▶ _Instructions to follow_: Search the material below for the string "KiCad" and copy each line where it appears.

▶ _Record set_:
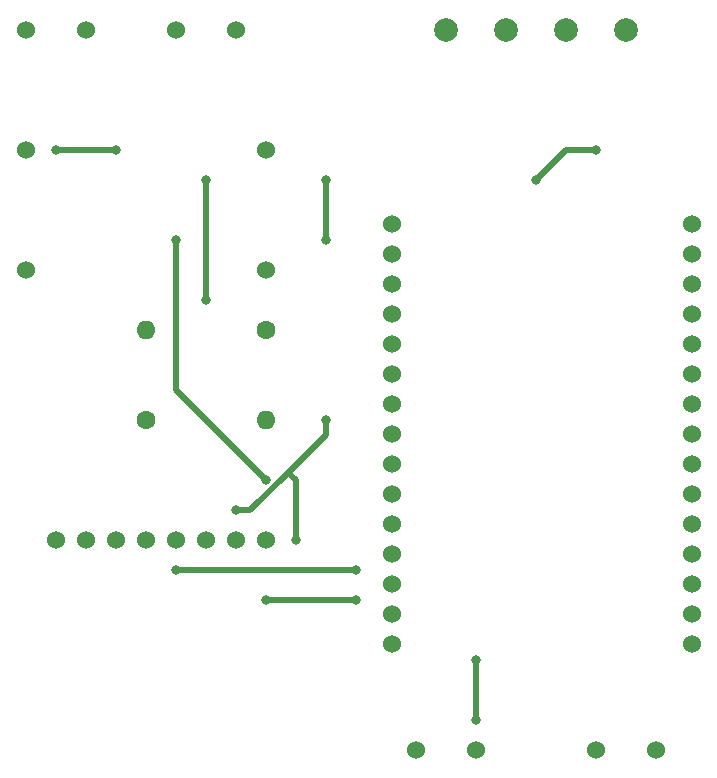
<source format=gbr>
%TF.GenerationSoftware,KiCad,Pcbnew,7.0.8*%
%TF.CreationDate,2025-10-26T00:12:12+02:00*%
%TF.ProjectId,Gyroskopicky-ovladac,4779726f-736b-46f7-9069-636b792d6f76,rev?*%
%TF.SameCoordinates,Original*%
%TF.FileFunction,Copper,L2,Bot*%
%TF.FilePolarity,Positive*%
%FSLAX46Y46*%
G04 Gerber Fmt 4.6, Leading zero omitted, Abs format (unit mm)*
G04 Created by KiCad (PCBNEW 7.0.8) date 2025-10-26 00:12:12*
%MOMM*%
%LPD*%
G01*
G04 APERTURE LIST*
%TA.AperFunction,ComponentPad*%
%ADD10C,1.524000*%
%TD*%
%TA.AperFunction,ComponentPad*%
%ADD11C,1.600000*%
%TD*%
%TA.AperFunction,ComponentPad*%
%ADD12O,1.600000X1.600000*%
%TD*%
%TA.AperFunction,ComponentPad*%
%ADD13C,2.000000*%
%TD*%
%TA.AperFunction,ViaPad*%
%ADD14C,0.800000*%
%TD*%
%TA.AperFunction,Conductor*%
%ADD15C,0.500000*%
%TD*%
G04 APERTURE END LIST*
D10*
%TO.P,Menu1,1,Pin_1*%
%TO.N,GND*%
X124460000Y-127000000D03*
%TO.P,Menu1,2,Pin_2*%
%TO.N,D23*%
X129540000Y-127000000D03*
%TD*%
D11*
%TO.P,R1,1*%
%TO.N,D34*%
X101600000Y-99060000D03*
D12*
%TO.P,R1,2*%
%TO.N,GND*%
X111760000Y-99060000D03*
%TD*%
D10*
%TO.P,Regulator3V3,1,IN-*%
%TO.N,GND*%
X111760000Y-86360000D03*
%TO.P,Regulator3V3,2,IN+*%
%TO.N,STRI*%
X111760000Y-76200000D03*
%TO.P,Regulator3V3,3,OUT-*%
%TO.N,GND*%
X91440000Y-86360000D03*
%TO.P,Regulator3V3,4,OUT+*%
%TO.N,VCC3V3*%
X91440000Y-76200000D03*
%TD*%
%TO.P,Switch1,1,Pin_1*%
%TO.N,STRI*%
X109220000Y-66040000D03*
%TO.P,Switch1,2,Pin_2*%
%TO.N,BTSI*%
X104140000Y-66040000D03*
%TD*%
D11*
%TO.P,R2,1*%
%TO.N,STRI*%
X111760000Y-91440000D03*
D12*
%TO.P,R2,2*%
%TO.N,D34*%
X101600000Y-91440000D03*
%TD*%
D10*
%TO.P,Reboot1,1,Pin_1*%
%TO.N,GND*%
X139700000Y-127000000D03*
%TO.P,Reboot1,2,Pin_2*%
%TO.N,EN*%
X144780000Y-127000000D03*
%TD*%
%TO.P,ESP1,1,3v3*%
%TO.N,VCC3V3*%
X122385000Y-82405000D03*
%TO.P,ESP1,2,GND*%
%TO.N,GND*%
X122385000Y-84945000D03*
%TO.P,ESP1,3,GPIO15*%
%TO.N,unconnected-(ESP1-GPIO15-Pad3)*%
X122385000Y-87485000D03*
%TO.P,ESP1,4,GPIO2*%
%TO.N,unconnected-(ESP1-GPIO2-Pad4)*%
X122385000Y-90025000D03*
%TO.P,ESP1,5,GPIO4*%
%TO.N,unconnected-(ESP1-GPIO4-Pad5)*%
X122385000Y-92565000D03*
%TO.P,ESP1,6,GPIO16*%
%TO.N,unconnected-(ESP1-GPIO16-Pad6)*%
X122385000Y-95105000D03*
%TO.P,ESP1,7,GPIO17*%
%TO.N,unconnected-(ESP1-GPIO17-Pad7)*%
X122385000Y-97645000D03*
%TO.P,ESP1,8,GPIO5*%
%TO.N,unconnected-(ESP1-GPIO5-Pad8)*%
X122385000Y-100185000D03*
%TO.P,ESP1,9,GPIO18*%
%TO.N,unconnected-(ESP1-GPIO18-Pad9)*%
X122385000Y-102725000D03*
%TO.P,ESP1,10,GPIO19*%
%TO.N,unconnected-(ESP1-GPIO19-Pad10)*%
X122385000Y-105265000D03*
%TO.P,ESP1,11,GPIO21*%
%TO.N,SDA*%
X122385000Y-107805000D03*
%TO.P,ESP1,12,RX0*%
%TO.N,unconnected-(ESP1-RX0-Pad12)*%
X122385000Y-110345000D03*
%TO.P,ESP1,13,TX0*%
%TO.N,unconnected-(ESP1-TX0-Pad13)*%
X122385000Y-112885000D03*
%TO.P,ESP1,14,GPIO22*%
%TO.N,SCL*%
X122385000Y-115425000D03*
%TO.P,ESP1,15,GPIO23*%
%TO.N,D23*%
X122385000Y-117965000D03*
%TO.P,ESP1,16,VN*%
%TO.N,unconnected-(ESP1-VN-Pad16)*%
X147785000Y-82405000D03*
%TO.P,ESP1,17,GND*%
%TO.N,unconnected-(ESP1-GND-Pad17)*%
X147785000Y-84945000D03*
%TO.P,ESP1,18,GPIO13*%
%TO.N,unconnected-(ESP1-GPIO13-Pad18)*%
X147785000Y-87485000D03*
%TO.P,ESP1,19,GPIO12*%
%TO.N,unconnected-(ESP1-GPIO12-Pad19)*%
X147785000Y-90025000D03*
%TO.P,ESP1,20,GPIO14*%
%TO.N,unconnected-(ESP1-GPIO14-Pad20)*%
X147785000Y-92565000D03*
%TO.P,ESP1,21,GPIO27*%
%TO.N,unconnected-(ESP1-GPIO27-Pad21)*%
X147785000Y-95105000D03*
%TO.P,ESP1,22,GPIO26*%
%TO.N,unconnected-(ESP1-GPIO26-Pad22)*%
X147785000Y-97645000D03*
%TO.P,ESP1,23,GPIO25*%
%TO.N,unconnected-(ESP1-GPIO25-Pad23)*%
X147785000Y-100185000D03*
%TO.P,ESP1,24,GPIO33*%
%TO.N,unconnected-(ESP1-GPIO33-Pad24)*%
X147785000Y-102725000D03*
%TO.P,ESP1,25,GPIO32*%
%TO.N,unconnected-(ESP1-GPIO32-Pad25)*%
X147785000Y-105265000D03*
%TO.P,ESP1,26,GPIO35*%
%TO.N,unconnected-(ESP1-GPIO35-Pad26)*%
X147785000Y-107805000D03*
%TO.P,ESP1,27,GPIO34*%
%TO.N,D34*%
X147785000Y-110345000D03*
%TO.P,ESP1,28,VN*%
%TO.N,unconnected-(ESP1-VN-Pad28)*%
X147785000Y-112885000D03*
%TO.P,ESP1,29,VP*%
%TO.N,unconnected-(ESP1-VP-Pad29)*%
X147785000Y-115425000D03*
%TO.P,ESP1,30,EN*%
%TO.N,EN*%
X147785000Y-117965000D03*
%TD*%
%TO.P,Battery1,1,Pin_1*%
%TO.N,GND*%
X91440000Y-66040000D03*
%TO.P,Battery1,2,Pin_2*%
%TO.N,BTSI*%
X96520000Y-66040000D03*
%TD*%
D13*
%TO.P,OLED1,1,Pin_1*%
%TO.N,SDA*%
X142240000Y-66040000D03*
%TO.P,OLED1,2,Pin_2*%
%TO.N,SCL*%
X137160000Y-66040000D03*
%TO.P,OLED1,3,Pin_3*%
%TO.N,VCC3V3*%
X132080000Y-66040000D03*
%TO.P,OLED1,4,Pin_4*%
%TO.N,GND*%
X127000000Y-66040000D03*
%TD*%
D10*
%TO.P,MPU1,1,VCC*%
%TO.N,VCC3V3*%
X111760000Y-109220000D03*
%TO.P,MPU1,2,GND*%
%TO.N,GND*%
X109220000Y-109220000D03*
%TO.P,MPU1,3,SCL*%
%TO.N,SCL*%
X106680000Y-109220000D03*
%TO.P,MPU1,4,SDA*%
%TO.N,SDA*%
X104140000Y-109220000D03*
%TO.P,MPU1,5,XDA*%
%TO.N,unconnected-(MPU1-XDA-Pad5)*%
X101600000Y-109220000D03*
%TO.P,MPU1,6,XCL*%
%TO.N,unconnected-(MPU1-XCL-Pad6)*%
X99060000Y-109220000D03*
%TO.P,MPU1,7,ADD*%
%TO.N,unconnected-(MPU1-ADD-Pad7)*%
X96520000Y-109220000D03*
%TO.P,MPU1,8,INT*%
%TO.N,unconnected-(MPU1-INT-Pad8)*%
X93980000Y-109220000D03*
%TD*%
D14*
%TO.N,GND*%
X109220000Y-106680000D03*
X116840000Y-99060000D03*
X116840000Y-78740000D03*
X116840000Y-83820000D03*
X114300000Y-109220000D03*
%TO.N,VCC3V3*%
X104140000Y-83820000D03*
X93980000Y-76200000D03*
X111760000Y-104140000D03*
X99060000Y-76200000D03*
%TO.N,SDA*%
X119380000Y-111760000D03*
X104140000Y-111760000D03*
X139700000Y-76200000D03*
X134620000Y-78740000D03*
%TO.N,SCL*%
X119380000Y-114300000D03*
X111760000Y-114300000D03*
%TO.N,D23*%
X129540000Y-119380000D03*
X129540000Y-124460000D03*
%TO.N,STRI*%
X106680000Y-78740000D03*
X106680000Y-88900000D03*
%TD*%
D15*
%TO.N,GND*%
X109220000Y-106680000D02*
X110422082Y-106680000D01*
X114300000Y-109220000D02*
X114300000Y-104140000D01*
X114300000Y-104140000D02*
X113631041Y-103471041D01*
X116840000Y-100262082D02*
X116840000Y-99060000D01*
X113631041Y-103471041D02*
X116840000Y-100262082D01*
X116840000Y-78740000D02*
X116840000Y-83820000D01*
X110422082Y-106680000D02*
X113631041Y-103471041D01*
%TO.N,VCC3V3*%
X111760000Y-104140000D02*
X104140000Y-96520000D01*
X93980000Y-76200000D02*
X99060000Y-76200000D01*
X104140000Y-96520000D02*
X104140000Y-83820000D01*
%TO.N,SDA*%
X134620000Y-78740000D02*
X137160000Y-76200000D01*
X137160000Y-76200000D02*
X139700000Y-76200000D01*
X104140000Y-111760000D02*
X119380000Y-111760000D01*
%TO.N,SCL*%
X111760000Y-114300000D02*
X119380000Y-114300000D01*
%TO.N,D23*%
X129540000Y-119380000D02*
X129540000Y-124460000D01*
%TO.N,STRI*%
X106680000Y-88900000D02*
X106680000Y-78740000D01*
%TD*%
M02*

</source>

▶ _Exercise response_:
%TF.GenerationSoftware,KiCad,Pcbnew,7.0.8*%
G04 Created by KiCad (PCBNEW 7.0.8) date 2025-10-26 00:12:12*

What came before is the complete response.